__Your objective__
Recast the lines below as a numbered list, omitting any blank lines.

__Supplied entries__
╔══
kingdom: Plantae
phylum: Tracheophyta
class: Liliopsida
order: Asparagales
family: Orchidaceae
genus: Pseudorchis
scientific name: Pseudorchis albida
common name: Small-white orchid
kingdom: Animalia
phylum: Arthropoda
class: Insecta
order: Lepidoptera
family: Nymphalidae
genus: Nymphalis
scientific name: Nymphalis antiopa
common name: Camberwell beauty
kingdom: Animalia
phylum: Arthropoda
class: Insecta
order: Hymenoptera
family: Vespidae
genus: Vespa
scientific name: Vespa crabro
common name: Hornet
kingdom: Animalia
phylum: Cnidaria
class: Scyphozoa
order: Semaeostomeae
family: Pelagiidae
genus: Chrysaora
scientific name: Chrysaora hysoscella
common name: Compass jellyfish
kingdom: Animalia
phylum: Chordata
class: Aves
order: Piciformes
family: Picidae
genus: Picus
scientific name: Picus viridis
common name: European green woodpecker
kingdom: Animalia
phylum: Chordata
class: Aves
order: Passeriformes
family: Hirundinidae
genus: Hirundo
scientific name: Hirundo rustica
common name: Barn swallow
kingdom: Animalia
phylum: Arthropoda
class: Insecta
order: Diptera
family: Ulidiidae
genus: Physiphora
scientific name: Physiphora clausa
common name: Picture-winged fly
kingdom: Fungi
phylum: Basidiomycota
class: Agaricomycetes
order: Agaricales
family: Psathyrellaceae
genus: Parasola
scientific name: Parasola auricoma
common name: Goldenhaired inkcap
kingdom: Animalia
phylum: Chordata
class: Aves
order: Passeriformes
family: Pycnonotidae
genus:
╚══
__Solution for this exercise__
1. kingdom: Plantae
2. phylum: Tracheophyta
3. class: Liliopsida
4. order: Asparagales
5. family: Orchidaceae
6. genus: Pseudorchis
7. scientific name: Pseudorchis albida
8. common name: Small-white orchid
9. kingdom: Animalia
10. phylum: Arthropoda
11. class: Insecta
12. order: Lepidoptera
13. family: Nymphalidae
14. genus: Nymphalis
15. scientific name: Nymphalis antiopa
16. common name: Camberwell beauty
17. kingdom: Animalia
18. phylum: Arthropoda
19. class: Insecta
20. order: Hymenoptera
21. family: Vespidae
22. genus: Vespa
23. scientific name: Vespa crabro
24. common name: Hornet
25. kingdom: Animalia
26. phylum: Cnidaria
27. class: Scyphozoa
28. order: Semaeostomeae
29. family: Pelagiidae
30. genus: Chrysaora
31. scientific name: Chrysaora hysoscella
32. common name: Compass jellyfish
33. kingdom: Animalia
34. phylum: Chordata
35. class: Aves
36. order: Piciformes
37. family: Picidae
38. genus: Picus
39. scientific name: Picus viridis
40. common name: European green woodpecker
41. kingdom: Animalia
42. phylum: Chordata
43. class: Aves
44. order: Passeriformes
45. family: Hirundinidae
46. genus: Hirundo
47. scientific name: Hirundo rustica
48. common name: Barn swallow
49. kingdom: Animalia
50. phylum: Arthropoda
51. class: Insecta
52. order: Diptera
53. family: Ulidiidae
54. genus: Physiphora
55. scientific name: Physiphora clausa
56. common name: Picture-winged fly
57. kingdom: Fungi
58. phylum: Basidiomycota
59. class: Agaricomycetes
60. order: Agaricales
61. family: Psathyrellaceae
62. genus: Parasola
63. scientific name: Parasola auricoma
64. common name: Goldenhaired inkcap
65. kingdom: Animalia
66. phylum: Chordata
67. class: Aves
68. order: Passeriformes
69. family: Pycnonotidae
70. genus:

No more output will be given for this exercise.